“Why Don’t Students Like School?” – Daniel Willingham
“Why Don’t Students Like School?” by Daniel Willingham is simply brilliant.
It’s a proper ‘Ronseal’ book and does exactly what it says on the tin (slash subtitle): “A Cognitive Scientist Answers Questions About How the Mind Works and What It Means for the Classroom.”
One of its strengths is that Willingham doesn’t hang about.
- He kicks off with his key point: cognitive science has made great strides in recent years, but teachers and students haven’t benefitted from these findings, as practice hasn’t adjusted to incorporate them.
- He explains why this hasn’t happened: in the lab scientists can isolate mental processes to study them, but in the classroom they’re all operating simultaneously and interacting in unpredictable ways.
- Willingham then tells us the good news: in spite of this complexity there are actually nine impactful principles that are so fundamental that they do not change depending on context. Importantly they have practical applications for the classroom, and are all backed up by loads of proper research; there’s no folk wisdom or assertion in this book.
And after that – whoosh, you’re onto nine chapters, each one posing a question whose answer is guided by one of the fundamental principles.
For instance, Chapter One’s question is the same as the book’s title, “Why don’t students like school?” Why is it so hard to make school enjoyable? Willingham starts his answer like so:
“Contrary to popular belief, the brain is not designed for thinking. It’s designed to save you from having to think, because the brain is actually not very good at thinking. Thinking is slow and unreliable.
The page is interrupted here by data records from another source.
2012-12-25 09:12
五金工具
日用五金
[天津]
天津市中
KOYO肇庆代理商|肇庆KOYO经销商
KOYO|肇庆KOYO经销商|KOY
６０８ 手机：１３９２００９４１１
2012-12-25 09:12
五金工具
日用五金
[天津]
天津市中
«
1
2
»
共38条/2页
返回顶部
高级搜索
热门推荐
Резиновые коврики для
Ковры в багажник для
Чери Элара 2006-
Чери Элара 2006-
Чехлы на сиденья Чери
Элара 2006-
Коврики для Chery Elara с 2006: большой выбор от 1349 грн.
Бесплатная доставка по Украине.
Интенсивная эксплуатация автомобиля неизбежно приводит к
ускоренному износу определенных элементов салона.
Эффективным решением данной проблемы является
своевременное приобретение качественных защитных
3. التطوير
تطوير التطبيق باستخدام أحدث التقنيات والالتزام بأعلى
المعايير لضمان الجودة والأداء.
Nevertheless, people enjoy mental work if it is successful.”
This leads him to declare the guiding principle for this chapter:
“People are naturally curious, but we are not naturally good thinkers; unless the cognitive conditions are right, we will avoid thinking.”
And then he states the key implication from this principle:
“…teachers should reconsider how they encourage their students to think, in order to maximise the likelihood that students will get the pleasurable rush that comes from successful thought.”
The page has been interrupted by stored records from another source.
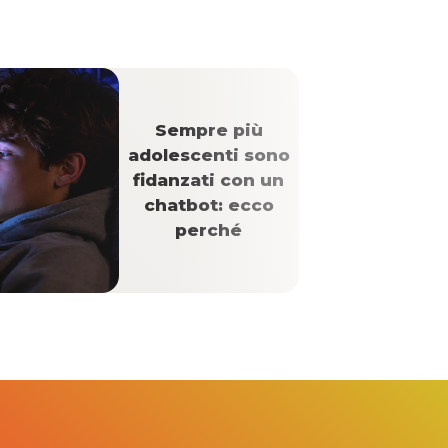
Sempre più
adolescenti sono
fidanzati con un
chatbot: ecco
perché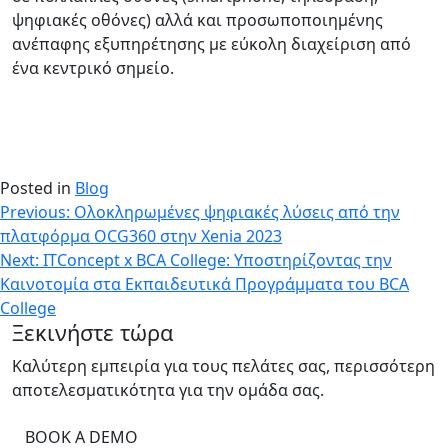
ψηφιακές οθόνες) αλλά και προσωποποιημένης
ανέπαφης εξυπηρέτησης με εύκολη διαχείριση από
ένα κεντρικό σημείο.
Posted in
Blog
Πλοήγηση
Previous:
Ολοκληρωμένες ψηφιακές λύσεις από την
πλατφόρμα OCG360 στην Xenia 2023
άρθρων
Next:
ITConcept x BCA College: Υποστηρίζοντας την
Καινοτομία στα Εκπαιδευτικά Προγράμματα του BCA
College
Ξεκινήστε τώρα
Καλύτερη εμπειρία για τους πελάτες σας, περισσότερη
αποτελεσματικότητα για την ομάδα σας.
BOOK A DEMO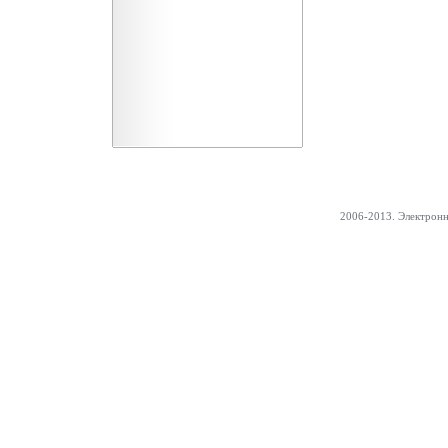
2006-2013. Электрон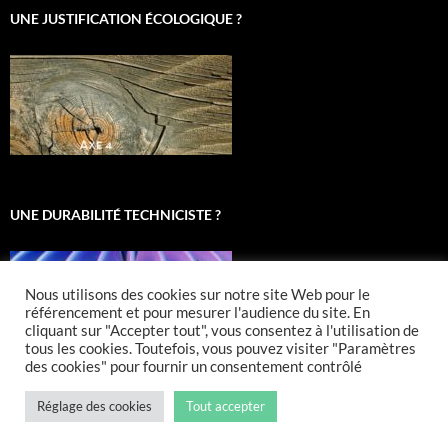
UNE JUSTIFICATION ÉCOLOGIQUE ?
UNE DURABILITÉ TECHNICISTE ?
Nous utilisons des cookies sur notre site Web pour le
référencement et pour mesurer l'audience du site. En
cliquant sur "Accepter tout", vous consentez à l'utilisation de
tous les cookies. Toutefois, vous pouvez visiter "Paramètres
des cookies" pour fournir un consentement contrôlé
Réglage des cookies
Tout accepter
Fièrement propulsé par WordPress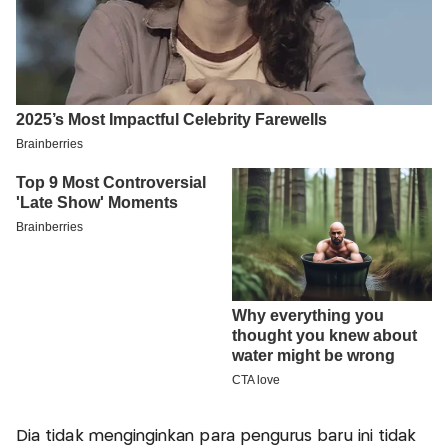
Dia tidak menginginkan para pengurus baru ini tidak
The rest of the chapter explores this further with examples and illustrations – and of course, these are presented in ways that maximise the reader’s likelihood of understanding things and getting the rush that comes from this! It’s a neat approach, and gives each part a nice structure and the book overall a powerful coherence.
While more people are more aware and conversant in such things today, when the book was first published very few in schools had heard of cognitive science and its underlying principles. It’s a text that changed many people’s thinking about learning and successful approaches to teaching, and it continues to be one that people can reach for when they want to get back to fundamentals and rethink things. If you’ve not yet read it, it’s definitely worth doing so – you will be rewarded greatly.